─── EXTRACTED INFORMATION ───

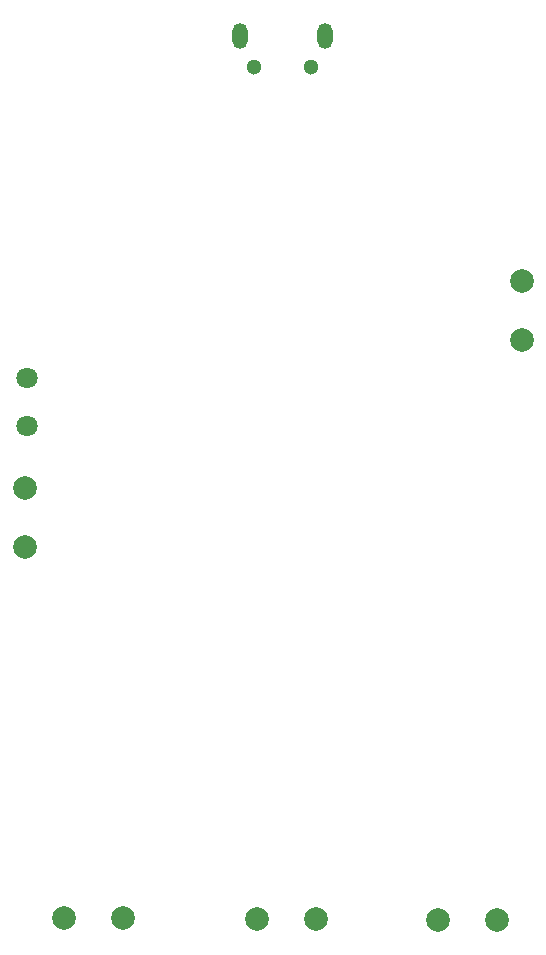
<source format=gbr>
%TF.GenerationSoftware,KiCad,Pcbnew,(6.0.10)*%
%TF.CreationDate,2023-02-23T14:30:16-05:00*%
%TF.ProjectId,rp2040_v0,72703230-3430-45f7-9630-2e6b69636164,rev?*%
%TF.SameCoordinates,Original*%
%TF.FileFunction,Paste,Bot*%
%TF.FilePolarity,Positive*%
%FSLAX46Y46*%
G04 Gerber Fmt 4.6, Leading zero omitted, Abs format (unit mm)*
G04 Created by KiCad (PCBNEW (6.0.10)) date 2023-02-23 14:30:16*
%MOMM*%
%LPD*%
G01*
G04 APERTURE LIST*
%ADD10C,2.000000*%
%ADD11C,1.300000*%
%ADD12O,1.300000X2.200000*%
%ADD13C,1.800000*%
G04 APERTURE END LIST*
D10*
%TO.C,J27*%
X116803000Y-120887500D03*
X121803000Y-120887500D03*
%TD*%
%TO.C,J25*%
X148500000Y-121100000D03*
X153500000Y-121100000D03*
%TD*%
%TO.C,J28*%
X133156000Y-120995500D03*
X138156000Y-120995500D03*
%TD*%
D11*
%TO.C,J5*%
X132874500Y-48855500D03*
D12*
X131694500Y-46185500D03*
X138894500Y-46185500D03*
D11*
X137714500Y-48855500D03*
%TD*%
D10*
%TO.C,J23*%
X113500000Y-89500000D03*
X113500000Y-84500000D03*
%TD*%
%TO.C,J12*%
X155575000Y-66969000D03*
X155575000Y-71969000D03*
%TD*%
D13*
%TO.C,BZ1*%
X113700000Y-75200000D03*
X113700000Y-79200000D03*
%TD*%
M02*

</source>
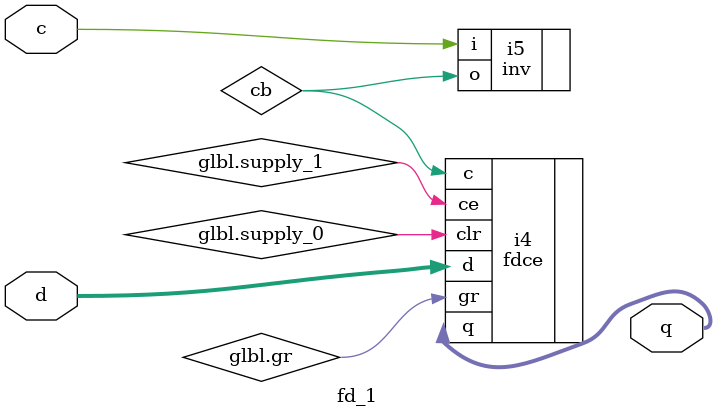
<source format=v>

module fd_1 (q, c, d );
// generated by Concept HDL Direct Version 1.7 08-Aug-94
// on Wed Sep  7 10:34:25 1994
// from /usr3/xiltest/concept/lib/xm3000/fd_1/logic

  parameter size = 0;

  output [size-1:0] q;
  input  c;
  input [size-1:0] d;
  // global signal glbl.gr;
  // global signal glbl.supply_0;
  // global signal glbl.supply_1;

  wire  cb;

// begin instances 

  fdce i4  (.c(cb),
	.ce(glbl.supply_1),
	.clr(glbl.supply_0),
	.d(d[size-1:0]),
	.gr(glbl.gr),
	.q(q[size-1:0]));
  defparam i4.size = size;

  inv i5  (.i(c),
	.o(cb));
  defparam i5.size = 1;

endmodule // fd_1(logic) 

</source>
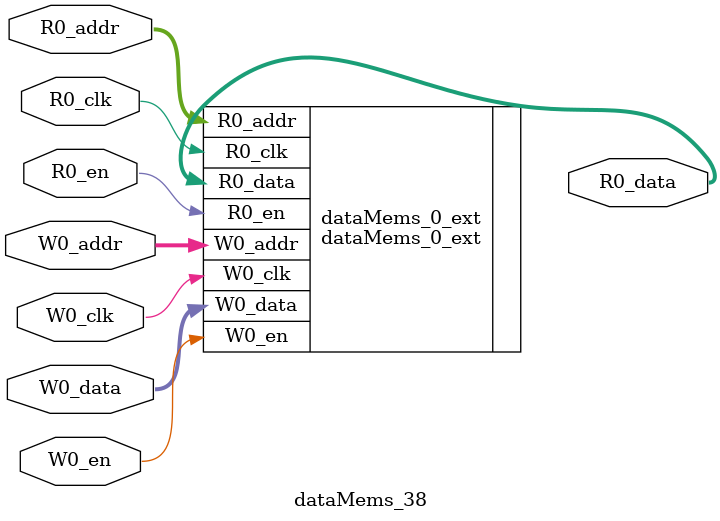
<source format=sv>
`ifndef RANDOMIZE
  `ifdef RANDOMIZE_REG_INIT
    `define RANDOMIZE
  `endif // RANDOMIZE_REG_INIT
`endif // not def RANDOMIZE
`ifndef RANDOMIZE
  `ifdef RANDOMIZE_MEM_INIT
    `define RANDOMIZE
  `endif // RANDOMIZE_MEM_INIT
`endif // not def RANDOMIZE

`ifndef RANDOM
  `define RANDOM $random
`endif // not def RANDOM

// Users can define 'PRINTF_COND' to add an extra gate to prints.
`ifndef PRINTF_COND_
  `ifdef PRINTF_COND
    `define PRINTF_COND_ (`PRINTF_COND)
  `else  // PRINTF_COND
    `define PRINTF_COND_ 1
  `endif // PRINTF_COND
`endif // not def PRINTF_COND_

// Users can define 'ASSERT_VERBOSE_COND' to add an extra gate to assert error printing.
`ifndef ASSERT_VERBOSE_COND_
  `ifdef ASSERT_VERBOSE_COND
    `define ASSERT_VERBOSE_COND_ (`ASSERT_VERBOSE_COND)
  `else  // ASSERT_VERBOSE_COND
    `define ASSERT_VERBOSE_COND_ 1
  `endif // ASSERT_VERBOSE_COND
`endif // not def ASSERT_VERBOSE_COND_

// Users can define 'STOP_COND' to add an extra gate to stop conditions.
`ifndef STOP_COND_
  `ifdef STOP_COND
    `define STOP_COND_ (`STOP_COND)
  `else  // STOP_COND
    `define STOP_COND_ 1
  `endif // STOP_COND
`endif // not def STOP_COND_

// Users can define INIT_RANDOM as general code that gets injected into the
// initializer block for modules with registers.
`ifndef INIT_RANDOM
  `define INIT_RANDOM
`endif // not def INIT_RANDOM

// If using random initialization, you can also define RANDOMIZE_DELAY to
// customize the delay used, otherwise 0.002 is used.
`ifndef RANDOMIZE_DELAY
  `define RANDOMIZE_DELAY 0.002
`endif // not def RANDOMIZE_DELAY

// Define INIT_RANDOM_PROLOG_ for use in our modules below.
`ifndef INIT_RANDOM_PROLOG_
  `ifdef RANDOMIZE
    `ifdef VERILATOR
      `define INIT_RANDOM_PROLOG_ `INIT_RANDOM
    `else  // VERILATOR
      `define INIT_RANDOM_PROLOG_ `INIT_RANDOM #`RANDOMIZE_DELAY begin end
    `endif // VERILATOR
  `else  // RANDOMIZE
    `define INIT_RANDOM_PROLOG_
  `endif // RANDOMIZE
`endif // not def INIT_RANDOM_PROLOG_

// Include register initializers in init blocks unless synthesis is set
`ifndef SYNTHESIS
  `ifndef ENABLE_INITIAL_REG_
    `define ENABLE_INITIAL_REG_
  `endif // not def ENABLE_INITIAL_REG_
`endif // not def SYNTHESIS

// Include rmemory initializers in init blocks unless synthesis is set
`ifndef SYNTHESIS
  `ifndef ENABLE_INITIAL_MEM_
    `define ENABLE_INITIAL_MEM_
  `endif // not def ENABLE_INITIAL_MEM_
`endif // not def SYNTHESIS

module dataMems_38(	// @[generators/ara/src/main/scala/UnsafeAXI4ToTL.scala:365:62]
  input  [4:0]  R0_addr,
  input         R0_en,
  input         R0_clk,
  output [66:0] R0_data,
  input  [4:0]  W0_addr,
  input         W0_en,
  input         W0_clk,
  input  [66:0] W0_data
);

  dataMems_0_ext dataMems_0_ext (	// @[generators/ara/src/main/scala/UnsafeAXI4ToTL.scala:365:62]
    .R0_addr (R0_addr),
    .R0_en   (R0_en),
    .R0_clk  (R0_clk),
    .R0_data (R0_data),
    .W0_addr (W0_addr),
    .W0_en   (W0_en),
    .W0_clk  (W0_clk),
    .W0_data (W0_data)
  );
endmodule


</source>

───

→ EXERCISE DIRECTIONS
Could you reproduce, exactly, every line above from the line with "modules with registers." to the line with "our modules below.", and no other line? Both ends count.

→ SOLUTION TO THE PROBLEM
// initializer block for modules with registers.
`ifndef INIT_RANDOM
  `define INIT_RANDOM
`endif // not def INIT_RANDOM

// If using random initialization, you can also define RANDOMIZE_DELAY to
// customize the delay used, otherwise 0.002 is used.
`ifndef RANDOMIZE_DELAY
  `define RANDOMIZE_DELAY 0.002
`endif // not def RANDOMIZE_DELAY

// Define INIT_RANDOM_PROLOG_ for use in our modules below.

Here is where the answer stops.